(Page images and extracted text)
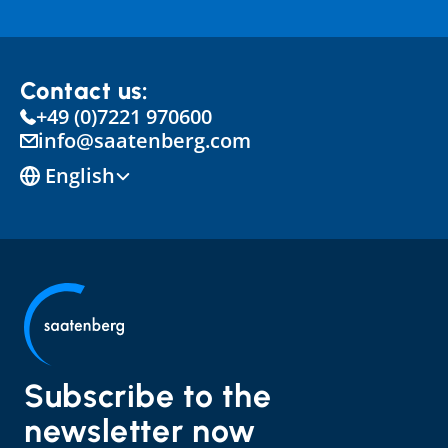
Contact us:
+49 (0)7221 970600
info@saatenberg.com
Select Language
English
Subscribe to the 
newsletter now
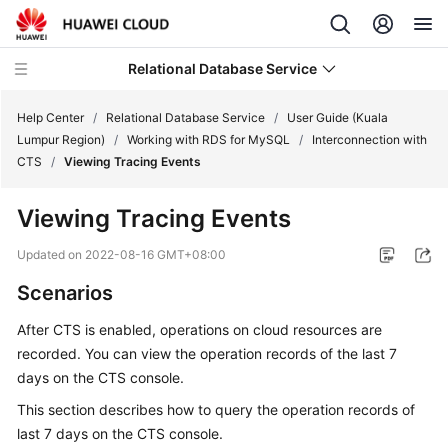
Relational Database Service
Help Center
/
Relational Database Service
/
User Guide (Kuala
Lumpur Region)
/
Working with RDS for MySQL
/
Interconnection with
CTS
/
Viewing Tracing Events
Viewing Tracing Events
Service
Overview
Updated on
2022-08-16 GMT+08:00
Scenarios
Billing
After CTS is enabled, operations on cloud resources are
Getting
recorded. You can view the operation records of the last 7
Started
days on the CTS console.
This section describes how to query the operation records of
Kernels
last 7 days on the CTS console.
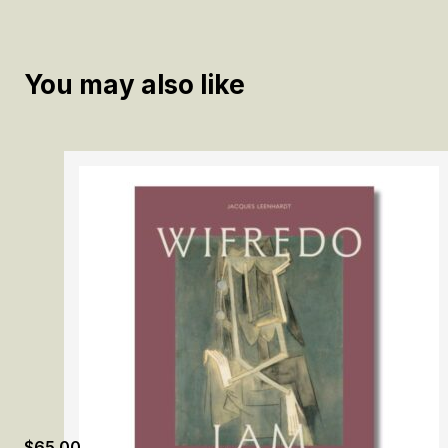
You may also like
$
65.00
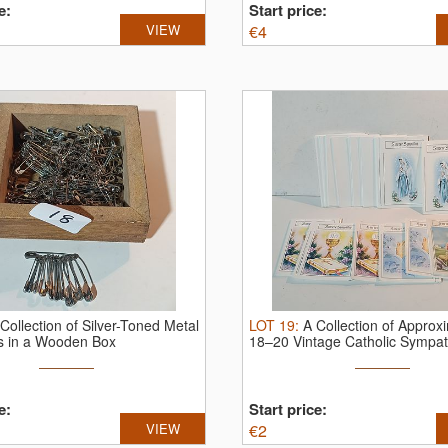
e:
Start price:
VIEW
€
4
Collection of Silver-Toned Metal
LOT
19
:
A Collection of Approx
ns in a Wooden Box
18–20 Vintage Catholic Sympath
e:
Start price:
VIEW
€
2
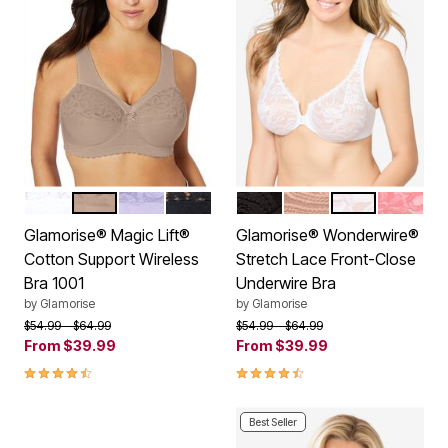
WHITE
CAFE
LILAC
BLACK
BLACK
CAFE
WHITE
APRICO
Color Options
Color Options
Glamorise® Magic Lift®
Glamorise® Wonderwire®
Cotton Support Wireless
Stretch Lace Front-Close
Bra 1001
Underwire Bra
by
Glamorise
by
Glamorise
Price reduced from
to
Price reduced from
to
$54.99
$64.99
$54.99
$64.99
From
$39.99
From
$39.99
4.4 out of 5 Customer Rating
4.3 out of 5 Customer Rating
Best Seller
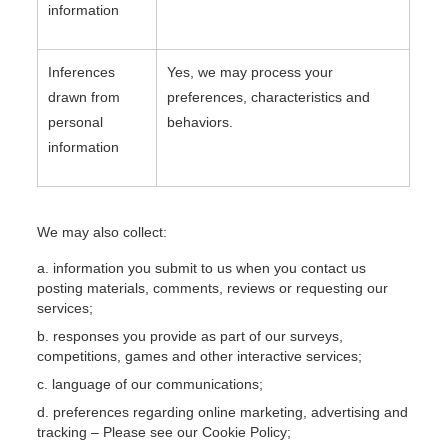
information
Inferences
Yes, we may process your
drawn from
preferences, characteristics and
personal
behaviors.
information
We may also collect:
information you submit to us when you contact us
posting materials, comments, reviews or requesting our
services;
responses you provide as part of our surveys,
competitions, games and other interactive services;
language of our communications;
preferences regarding online marketing, advertising and
tracking – Please see our Cookie Policy;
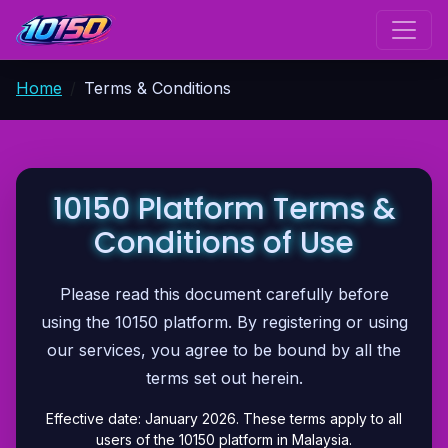
Home
Terms & Conditions
10150 Platform Terms &
Conditions of Use
Please read this document carefully before
using the 10150 platform. By registering or using
our services, you agree to be bound by all the
terms set out herein.
Effective date: January 2026. These terms apply to all
users of the 10150 platform in Malaysia.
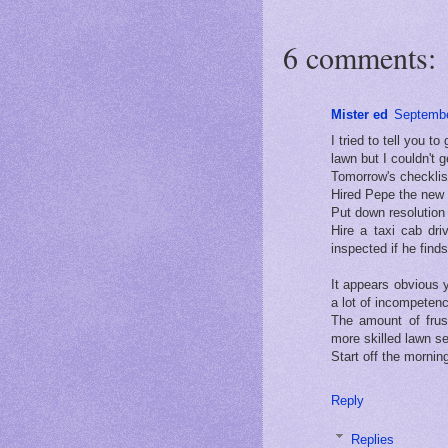
6 comments:
Mister ed
Septembe
I tried to tell you 
lawn but I couldn't
Tomorrow's checklist
Hired Pepe the new 
Put down resolution 
Hire a taxi cab dr
inspected if he find
It appears obvious y
a lot of incompeten
The amount of frust
more skilled lawn se
Start off the morning
Reply
Replies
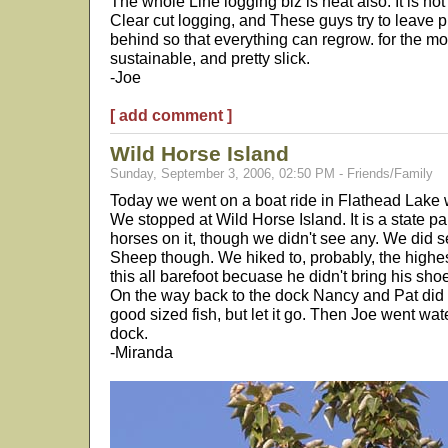
The whole Line logging biz is neat also. It is no
Clear cut logging, and These guys try to leave p
behind so that everything can regrow. for the most
sustainable, and pretty slick.
-Joe
[ add comment ]
Wild Horse Island
Sunday, September 3, 2006, 02:50 PM - Friends/Family
Today we went on a boat ride in Flathead Lake 
We stopped at Wild Horse Island. It is a state pa
horses on it, though we didn't see any. We did
Sheep though. We hiked to, probably, the highest
this all barefoot becuase he didn't bring his shoe
On the way back to the dock Nancy and Pat did a
good sized fish, but let it go. Then Joe went wat
dock.
-Miranda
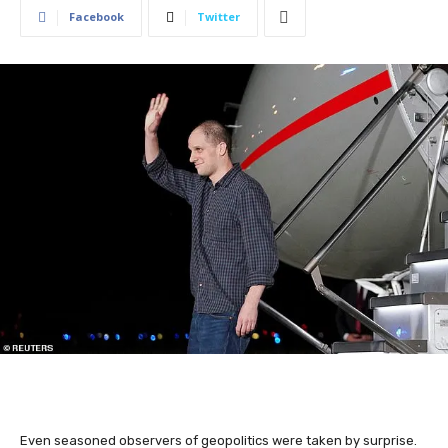
Facebook
Twitter
Even seasoned observers of geopolitics were taken by surprise.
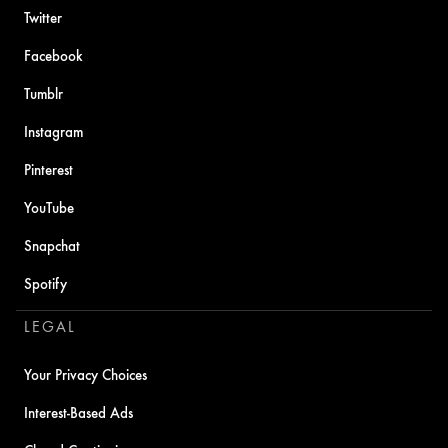
Twitter
Facebook
Tumblr
Instagram
Pinterest
YouTube
Snapchat
Spotify
LEGAL
Your Privacy Choices
Interest-Based Ads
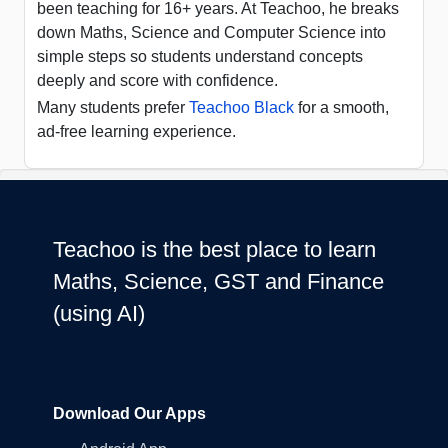
been teaching for 16+ years. At Teachoo, he breaks
down Maths, Science and Computer Science into
simple steps so students understand concepts
deeply and score with confidence.
Many students prefer
Teachoo Black
for a smooth,
ad-free learning experience.
Teachoo is the best place to learn
Maths, Science, GST and Finance
(using AI)
Download Our Apps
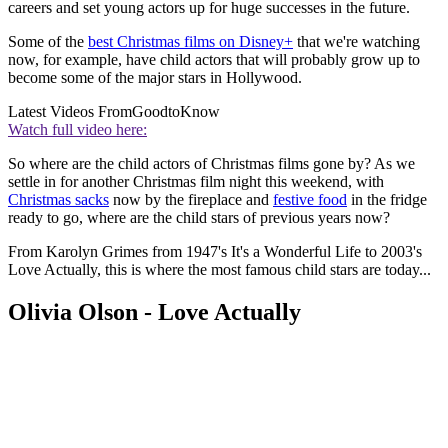
careers and set young actors up for huge successes in the future.
Some of the
best Christmas films on Disney+
that we're watching
now, for example, have child actors that will probably grow up to
become some of the major stars in Hollywood.
Latest Videos From
GoodtoKnow
Watch full video here:
So where are the child actors of Christmas films gone by? As we
settle in for another Christmas film night this weekend, with
Christmas sacks
now by the fireplace and
festive food
in the fridge
ready to go, where are the child stars of previous years now?
From Karolyn Grimes from 1947's It's a Wonderful Life to 2003's
Love Actually, this is where the most famous child stars are today...
Olivia Olson - Love Actually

▸ **Task requirements**
Copy out the records above in full, exactly as written, but not the pictures.

▸ **Your solution**
Contact us:
+49 (0)7221 970600
info@saatenberg.com
Select Language
English
Subscribe to the 
newsletter now
Relational Database Service
Help Center
/
Relational Database Service
/
User Guide (Kuala
Lumpur Region)
/
Working with RDS for MySQL
/
Interconnection with
CTS
/
Viewing Tracing Events
Viewing Tracing Events
Service
Overview
Updated on
2022-08-16 GMT+08:00
Scenarios
Billing
After CTS is enabled, operations on cloud resources are
Getting
recorded. You can view the operation records of the last 7
Started
days on the CTS console.
This section describes how to query the operation records of
Kernels
last 7 days on the CTS console.
You may also like
$
65.00
e:
Start price:
VIEW
€
4
Collection of Silver-Toned Metal
LOT
19
:
A Collection of Approx
ns in a Wooden Box
18–20 Vintage Catholic Sympath
e:
Start price:
VIEW
€
2
WHITE
CAFE
LILAC
BLACK
BLACK
CAFE
WHITE
APRICO
Color Options
Color Options
Glamorise® Magic Lift®
Glamorise® Wonderwire®
Cotton Support Wireless
Stretch Lace Front-Close
Bra 1001
Underwire Bra
by
Glamorise
by
Glamorise
Price reduced from
to
Price reduced from
to
$54.99
$64.99
$54.99
$64.99
From
$39.99
From
$39.99
4.4 out of 5 Customer Rating
4.3 out of 5 Customer Rating
Best Seller
information
Inferences
Yes, we may process your
drawn from
preferences, characteristics and
personal
behaviors.
information
We may also collect:
information you submit to us when you contact us
posting materials, comments, reviews or requesting our
services;
responses you provide as part of our surveys,
competitions, games and other interactive services;
language of our communications;
preferences regarding online marketing, advertising and
tracking – Please see our Cookie Policy;
Home
Terms & Conditions
10150 Platform Terms &
Conditions of Use
Please read this document carefully before
using the 10150 platform. By registering or using
our services, you agree to be bound by all the
terms set out herein.
Effective date: January 2026. These terms apply to all
users of the 10150 platform in Malaysia.
6 comments:
Mister ed
Septembe
I tried to tell you 
lawn but I couldn't
Tomorrow's checklist
Hired Pepe the new 
Put down resolution 
Hire a taxi cab dr
inspected if he find
It appears obvious y
a lot of incompeten
The amount of frust
more skilled lawn se
Start off the morning
Reply
Replies
The whole Line logging biz is neat also. It is no
Clear cut logging, and These guys try to leave p
behind so that everything can regrow. for the most
sustainable, and pretty slick.
-Joe
[ add comment ]
Wild Horse Island
Sunday, September 3, 2006, 02:50 PM - Friends/Family
Today we went on a boat ride in Flathead Lake 
We stopped at Wild Horse Island. It is a state pa
horses on it, though we didn't see any. We did
Sheep though. We hiked to, probably, the highest
this all barefoot becuase he didn't bring his shoe
On the way back to the dock Nancy and Pat did a
good sized fish, but let it go. Then Joe went wat
dock.
-Miranda
Facebook
Twitter
Even seasoned observers of geopolitics were taken by surprise.
Twitter
Facebook
Tumblr
Instagram
Pinterest
YouTube
Snapchat
Spotify
LEGAL
Your Privacy Choices
Interest-Based Ads
been teaching for 16+ years. At Teachoo, he breaks
down Maths, Science and Computer Science into
simple steps so students understand concepts
deeply and score with confidence.
Many students prefer
Teachoo Black
for a smooth,
ad-free learning experience.
Teachoo is the best place to learn
Maths, Science, GST and Finance
(using AI)
Download Our Apps
careers and set young actors up for huge successes in the future.
Some of the
best Christmas films on Disney+
that we're watching
now, for example, have child actors that will probably grow up to
become some of the major stars in Hollywood.
Latest Videos From
GoodtoKnow
Watch full video here:
So where are the child actors of Christmas films gone by? As we
settle in for another Christmas film night this weekend, with
Christmas sacks
now by the fireplace and
festive food
in the fridge
ready to go, where are the child stars of previous years now?
From Karolyn Grimes from 1947's It's a Wonderful Life to 2003's
Love Actually, this is where the most famous child stars are today...
Olivia Olson - Love Actually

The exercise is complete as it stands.